Hanyu is far from the only skater to receive stuffed animals from adoring fans. Prior to the 2000’s, flowers were the standard post-skate gift. But in 2001, they were banned by the U.S. Figure Skating Association, in part because of a concern about potential anthrax attacks.
The flower prohibition meant fans had to exercise their creativity, finding new tokens that could be tossed onto the ice without causing any damage. Stuffed animals became the go-to choice.
Over the past 20 years, it’s become standard practice for famous skaters to accrue plush toys. Hanyu must have enough Pooh bears to form a small army, and former U.S. champion Michelle Kwan still has bags of stuffed animals residing in her parents’ attic. American skater Gracie Gold was once given a human-sized stuffed bear with a bag of Reeses Peanut Butter Cups.
But not all figure skating fans adhere to the stuffed animal convention. A particularly brazen fan once tossed a box of Domino’s Pizza on the rink after a performance by 1988 Olympic bronze medalist Debi Thomas.
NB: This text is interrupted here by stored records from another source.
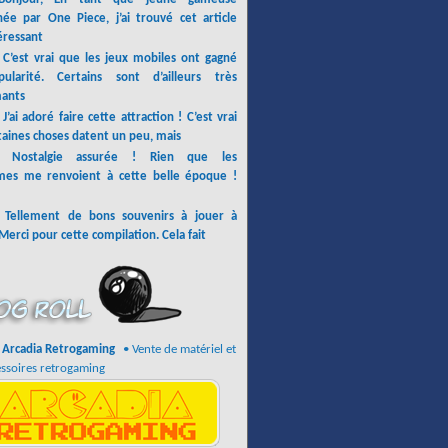
née par One Piece, j’ai trouvé cet article
éressant
:
C’est vrai que les jeux mobiles ont gagné
ularité. Certains sont d’ailleurs très
ants
:
J’ai adoré faire cette attraction ! C’est vrai
taines choses datent un peu, mais
e:
Nostalgie assurée ! Rien que les
mes me renvoient à cette belle époque !
:
Tellement de bons souvenirs à jouer à
Merci pour cette compilation. Cela fait
Arcadia Retrogaming
• Vente de matériel et
ssoires retrogaming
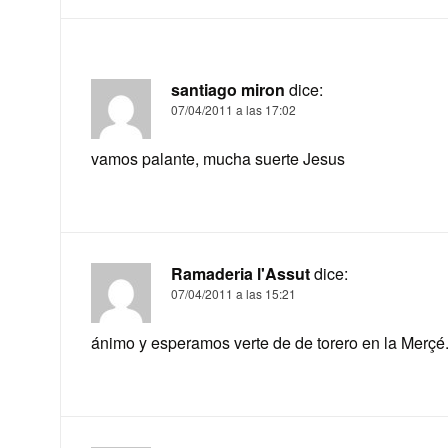
santiago miron
dice:
07/04/2011 a las 17:02
vamos palante, mucha suerte Jesus
Ramaderia l'Assut
dice:
07/04/2011 a las 15:21
ánimo y esperamos verte de de torero en la Merçé.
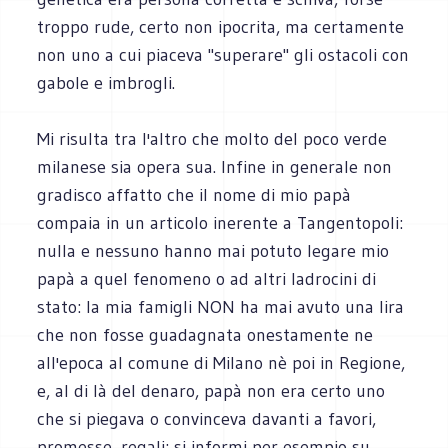
troppo rude, certo non ipocrita, ma certamente
non uno a cui piaceva "superare" gli ostacoli con
gabole e imbrogli.
Mi risulta tra l'altro che molto del poco verde
milanese sia opera sua. Infine in generale non
gradisco affatto che il nome di mio papà
compaia in un articolo inerente a Tangentopoli:
nulla e nessuno hanno mai potuto legare mio
papà a quel fenomeno o ad altri ladrocini di
stato: la mia famigli NON ha mai avuto una lira
che non fosse guadagnata onestamente ne
all'epoca al comune di Milano nè poi in Regione,
e, al di là del denaro, papà non era certo uno
che si piegava o convinceva davanti a favori,
promesse, regali: si informi per esempio su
Canadian skater Elvis Stojko told ESPN in 2010 that a fan once hurled lingerie onto the ice after a skate.
“I remember at one competition the panties came out on the ice after my short program and the top came out the next night after the long program, with a phone number and name attached,” Stojko said.
Olympic silver medalist Sasha Cohen once left Paris with a haul of cashmere sweaters. “I may have worn them back,” Cohen told NBC Sports.
Such is the experience of an Olympic figure skater, a life of glitz, glamor, and gifts.